Initially developed to archive, retrieve and view images, the functions of PACS have now evolved from storing images to include data and workflow management. The accessibility and portability of patient radiographic imaging offered by PACS has revolutionalised the practice of radiology, thereby providing immense benefit to the medical fraternity.
Defining the need of a seamlessly integrated RIS/PACS solution in today’s healthcare organisations, Suresh Ranganathan, Chief Executive Officer, Agfa Healthcare India, said, “I believe there are two dimensions to the growing significance of RIS/PACS in India’s healthcare domain. On the one hand, there is a pressing need to improve the workflow in large institutions (mainly government owned) with robust, proven, high-end systems in the context of high workload environments. On the other axis, we have an urgent need for simple, cost-effective solutions to address the image management requirements for the huge market of private radiology practices and small hospitals.”
The many possible specialities where PACS can offer benefits include cardiology, ophthalmology, pathology, medical imaging, dermatology, trauma and endoscopy. As cardiological imaging uses the same modalities as radiology, PACS can be easily integrated with cardiology. RIS remains an option for laboratories and hospitals, where cardiology is performed by both radiologists and cardiologists. Future developments will include output from various specialties to be stored in PACS without integration of separate software.
Gaurav Mundra, Director and Chief Operating Officer, Truworth India said, “RIS/PACS is going to be the next big wave in healthcare IT for larger hospitals. They will need special support in integration with existing systems and legacy equipment. They must look at the cloud as an option to expensive hardware and maintenance. Pricing should move to an ASP model too.” He adds, “Once we have enough bandwidth to put all the images and data on the cloud, the cost would go down dramatically as hospitals would no longer need the expensive storage and servers for processing. Compatibility with legacy systems is the biggest driver as costs for new systems is very high. If there are solutions that allow using older equipment or existing pieces of software with the new RIS/PACS, we have a winner.”

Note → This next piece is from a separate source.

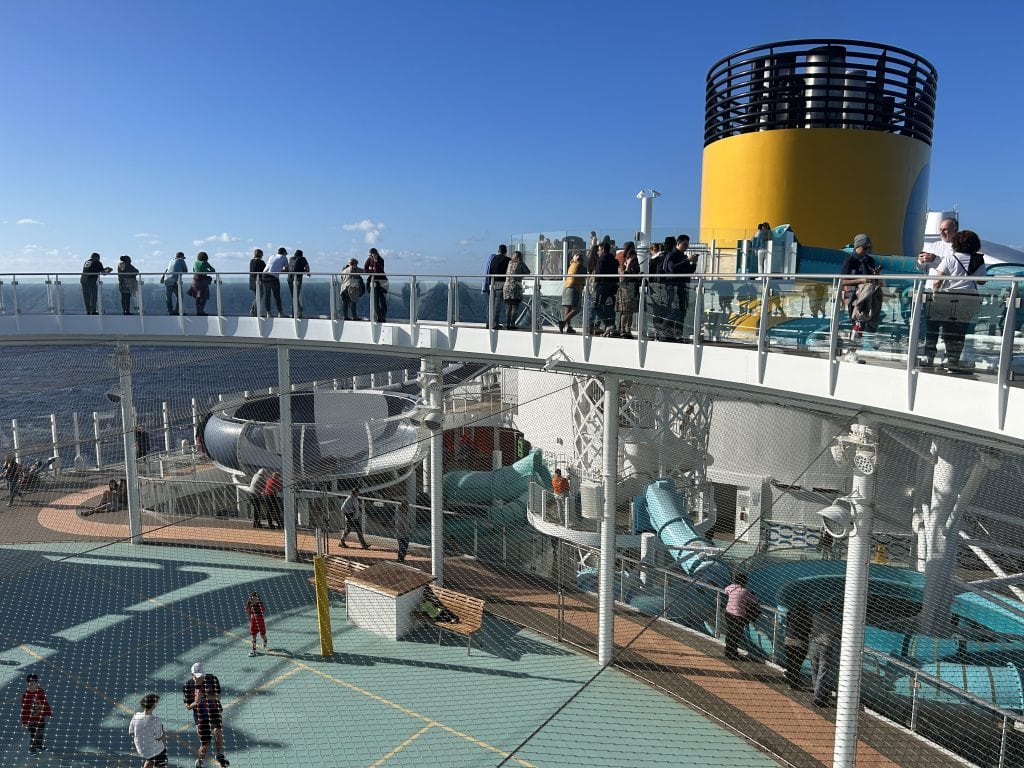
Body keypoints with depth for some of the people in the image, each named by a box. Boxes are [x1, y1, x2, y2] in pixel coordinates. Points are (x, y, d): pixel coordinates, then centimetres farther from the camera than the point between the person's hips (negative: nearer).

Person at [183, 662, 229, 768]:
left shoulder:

The market penetration of PACS in India is gaining momentum owing to the growing popularity of digitisation at the level of hospitals and healthcare delivery centres. Sharing his perspective on the demand for PACS in India, Dr Ashish Dhawad said, “India is witnessing a revolution in PACS with several hospitals including smaller diagnostic centers implementing solutions to manage their digital images. Fortunately, India has availability of high-tech RIS/PACS solutions like Medsynapse at affordable costs and this has helped in rapid acceptability and increased market for such solutions.”
The major drivers for the growth of PACS in India include increasing adoption across imaging centers and hospitals, advancing communication and enterprise technologies, and ability of PACS systems to be integrated with other imaging modalities. As the PACS technology has now evolved beyond being just a radiology-centric technology to a data management technology for various departments under a healthcare facility, the benefits it offers to the healthcare facility have multiplied. Further, increasing demand for advanced reporting and management capabilities owing to rise in imaging data volumes, coupled with technological advancements, and extending benefits beyond the radiology department to other modalities, are the major drivers for growth.
The challenge is to extend the reach of these technologies. Most importantly, India being a cost-sensitive market, the extent to which PACS-like technologies can evolve is limited. Hopefully, in future healthcare providers will realise the need to balance costs with the benefits of IT implementation and opt for solutions like PACS for better delivery of care.